Chroniques

par irma foletti

Il matrimonio segreto | Le mariage secret
dramma giocoso de Domenico Cimarosa

Festival della Valle d’Itria / Palazzo Ducale, Martina Franca
- 3 août 2019
Naples au Festival della Valle d’Itria 2019: "Il matrimonio segreto" de Cimarosa
© clarissa lapolla

Dans sa quatre-vingt-dixième année, le metteur en scène et scénographe Pier Luigi Pizzi a encore bon pied bon œil, comme lorsqu’il vient saluer d’un pas vif au rideau final. À l’intérieur du même grand parallélépipède que la veille, avec ses deux poteaux intermédiaire qui forment trois espaces, les décors diffèrent : nous sommes, cette fois, dans un appartement moderne et chic, avec quelques peintures et sculptures de valeur bien en vue. Geronimo est un marchand d’art qui expose chez lui plusieurs oeuvres, dont la majorité de l’artiste Burri, comme indiqué dans le programme de salle. Pendant l’Ouverture, le couple marié secrètement se réveille. Madame amène le petit déjeuner en déshabillé dans la salle à manger située à droite, et le couple se câline gentiment sur le canapé, comme s’il s’agissait des propriétaires de la demeure. Par la suite le jeu est à la fois vivant, naturel et fluide, même si quelques images ont été déjà vues dans des productions antérieures de Pizzi. On pense en particulier à celle de La pietra del paragone de Rossini, proposée à deux reprises à Pesaro [lire notre chronique du 14 août 2017], quand ce soir le Comte Robinson fait quelques pompes ou quand Paolino se montre plus d’une fois torse nu. Cette élégance de la réalisation visuelle, dans un grand volume au design contemporain, passe fort bien et l’on ne s’ennuie pas une seconde durant ce Mariage secret, opéra qui peut parfois tirer en longueur – quelques petites coupures ont été effectuées.

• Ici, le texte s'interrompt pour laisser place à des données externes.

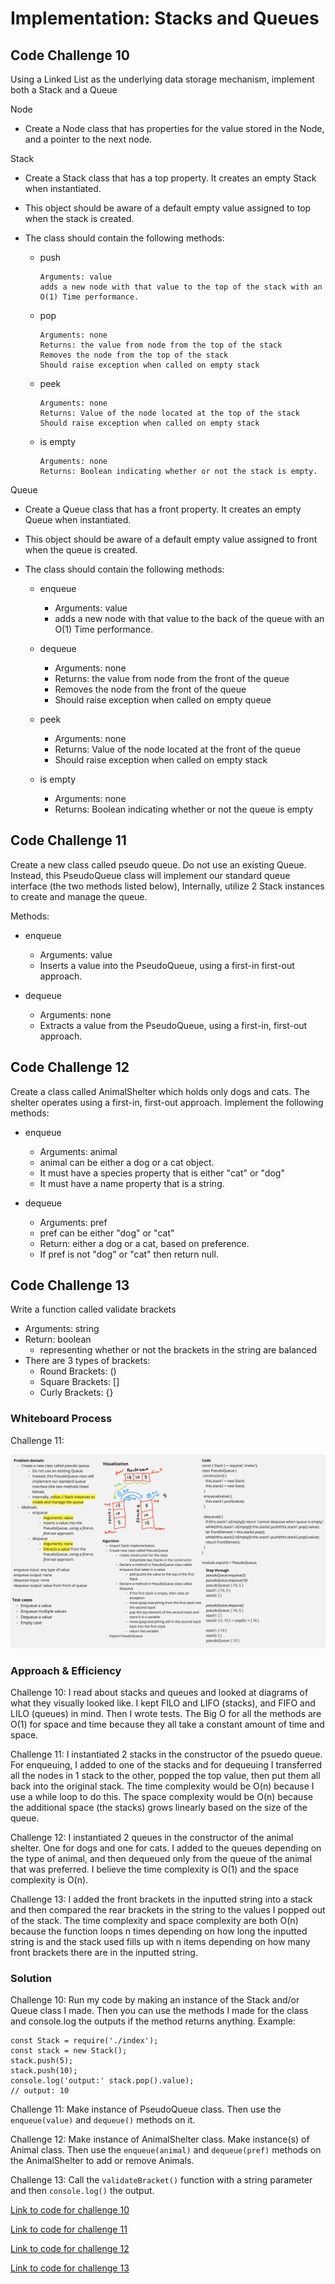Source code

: # Implementation: Stacks and Queues

## Code Challenge 10

Using a Linked List as the underlying data storage mechanism, implement both a Stack and a Queue

Node

- Create a Node class that has properties for the value stored in the Node, and a pointer to the next node.

Stack

- Create a Stack class that has a top property. It creates an empty Stack when instantiated.
- This object should be aware of a default empty value assigned to top when the stack is created.
- The class should contain the following methods:

  - push

        Arguments: value
        adds a new node with that value to the top of the stack with an O(1) Time performance.

  - pop

        Arguments: none
        Returns: the value from node from the top of the stack
        Removes the node from the top of the stack
        Should raise exception when called on empty stack

  - peek

        Arguments: none
        Returns: Value of the node located at the top of the stack
        Should raise exception when called on empty stack

  - is empty

        Arguments: none
        Returns: Boolean indicating whether or not the stack is empty.

Queue

- Create a Queue class that has a front property. It creates an empty Queue when instantiated.
- This object should be aware of a default empty value assigned to front when the queue is created.
- The class should contain the following methods:

  - enqueue

    - Arguments: value
    - adds a new node with that value to the back of the queue with an O(1) Time performance.

  - dequeue

    - Arguments: none
    - Returns: the value from node from the front of the queue
    - Removes the node from the front of the queue
    - Should raise exception when called on empty queue

  - peek
    - Arguments: none
    - Returns: Value of the node located at the front of the queue
    - Should raise exception when called on empty stack

  - is empty
    - Arguments: none
    - Returns: Boolean indicating whether or not the queue is empty

## Code Challenge 11

Create a new class called pseudo queue.
Do not use an existing Queue.
Instead, this PseudoQueue class will implement our standard queue interface (the two methods listed below),
Internally, utilize 2 Stack instances to create and manage the queue.

Methods:

- enqueue
  - Arguments: value
  - Inserts a value into the PseudoQueue, using a first-in first-out approach.

- dequeue
  - Arguments: none
  - Extracts a value from the PseudoQueue, using a first-in, first-out approach.

## Code Challenge 12

Create a class called AnimalShelter which holds only dogs and cats.
The shelter operates using a first-in, first-out approach.
Implement the following methods:

- enqueue

  - Arguments: animal
  - animal can be either a dog or a cat object.
  - It must have a species property that is either "cat" or "dog"
  - It must have a name property that is a string.

- dequeue

  - Arguments: pref
  - pref can be either "dog" or "cat"
  - Return: either a dog or a cat, based on preference.
  - If pref is not "dog" or "cat" then return null.

## Code Challenge 13

Write a function called validate brackets

- Arguments: string
- Return: boolean
  - representing whether or not the brackets in the string are balanced
- There are 3 types of brackets:
  - Round Brackets: ()
  - Square Brackets: []
  - Curly Brackets: {}

### Whiteboard Process

Challenge 11:

![Challenge 11](assets/code-challenge-11.jpeg)

### Approach & Efficiency

Challenge 10: I read about stacks and queues and looked at diagrams of what they visually looked like. I kept FILO and LIFO (stacks), and FIFO and LILO (queues) in mind. Then I wrote tests. The Big O for all the methods are O(1) for space and time because they all take a constant amount of time and space.

Challenge 11: I instantiated 2 stacks in the constructor of the psuedo queue. For enqueuing, I added to one of the stacks and for dequeuing I transferred all the nodes in 1 stack to the other, popped the top value, then put them all back into the original stack. The time complexity would be O(n) because I use a while loop to do this. The space complexity would be O(n) because the additional space (the stacks) grows linearly based on the size of the queue.

Challenge 12: I instantiated 2 queues in the constructor of the animal shelter. One for dogs and one for cats. I added to the queues depending on the type of animal, and then dequeued only from the queue of the animal that was preferred. I believe the time complexity is O(1) and the space complexity is O(n).

Challenge 13: I added the front brackets in the inputted string into a stack and then compared the rear brackets in the string to the values I popped out of the stack. The time complexity and space complexity are both O(n) because the function loops n times depending on how long the inputted string is and the stack used fills up with n items depending on how many front brackets there are in the inputted string.

### Solution

Challenge 10: Run my code by making an instance of the Stack and/or Queue class I made. Then you can use the methods I made for the class and console.log the outputs if the method returns anything. Example:

    const Stack = require('./index');
    const stack = new Stack();
    stack.push(5);
    stack.push(10);
    console.log('output:' stack.pop().value);
    // output: 10

Challenge 11: Make instance of PseudoQueue class. Then use the `enqueue(value)` and `dequeue()` methods on it.

Challenge 12: Make instance of AnimalShelter class. Make instance(s) of Animal class. Then use the `enqueue(animal)` and `dequeue(pref)` methods on the AnimalShelter to add or remove Animals.

Challenge 13: Call the `validateBracket()` function with a string parameter and then `console.log()` the output.

[Link to code for challenge 10](index.js)

[Link to code for challenge 11](PseudoQueue.js)

[Link to code for challenge 12](AnimalShelter.js)

[Link to code for challenge 13](validateBrackets.js)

La direction musicale du jeune Michele Spotti, à la tête de l’impeccable Orchestra del Teatro Petruzzelli di Bari, est également une grande réussite. Passés les trois premiers accords qui rappellent la Zauberflöte mozartienne, le ton de l’Ouverture est léger et rapide mais aussi plein d’application. Le chef met beaucoup de dynamique et de variations dans ses effets, par exemple quelques accélérations qui sont très bien amenées. Entre autres, le final du premier acte est très enlevé, la musique présentant un joli brillant [lire notre chronique de Don Pasquale].

La distribution s’avère d’excellente valeur et globalement cohérente, avec quelques étoiles. En premier lieu, Benedetta Torre fait entendre, dans le rôle de Carolina, une très jolie pulpe vocale, fruitée et dotée d’une extension facile vers les aigus – une chanteuse à suivre, certainement idéale dans le répertoire mozartien. L’autre soprano, Maria Laura Iacobellis (Elisetta), possède aussi un timbre de qualité, peut-être au vibrato légèrement accentué, mais faisant preuve d’une virtuosité et d’un abattage impressionnants dans son grand air du deuxième acte, Se son vendicata [lire notre chronique du Viaggio a Reims]. Dans le rôle de la tante Fidalma, le mezzo Ana Victoria Pitts use d’une voix plus sombre, parfois un peu voilée, qui marque idéalement la différence de génération avec ses nièces [lire notre chronique de La bella addormentata nel bosco].

Côté masculin, Alasdair Kent (Paolino) est un ténor clair, léger et agréable, idéal dans le répertoire rossinien et mozartien. Dans son air du deuxième acte, Pria che spunti in ciel l’aurora, il fait preuve d’élégance et de souplesse, dans un volume réduit mais bien audible, montrant toutefois quelques fragilités sur les notes les plus aiguës [lire notre chronique de L’Italiana in Algeri]. Les deux basses attendues dans les rôles de Geronimo et du Comte Robinson, respectivement Marco Filippo Romano et Vittorio Prato, accusent tous deux des limites évidentes dans le registre grave, exprimé souvent trop timidement. Le premier perpétue avec esprit la tradition des basses bouffes, expressif et bien sonore dans le médium et l’aigu, à l’aise dans le débit rapide et se montrant drôle mais sans excès [lire notre chronique de Margherita d’Anjou]. On l’imagine aisément en Bartolo du Barbiere di Siviglia de Rossini. Quant à Vittorio Prato, il a le look du beau gosse, costume bleu et chemise Hawaï, beau grain de voix assurée mais d’une projection un peu réduite [lire nos chroniques de L’elisir d’amore, Il barbiere di Siviglia, Les Indes galantes, La Salustia et Il segreto di Susanna].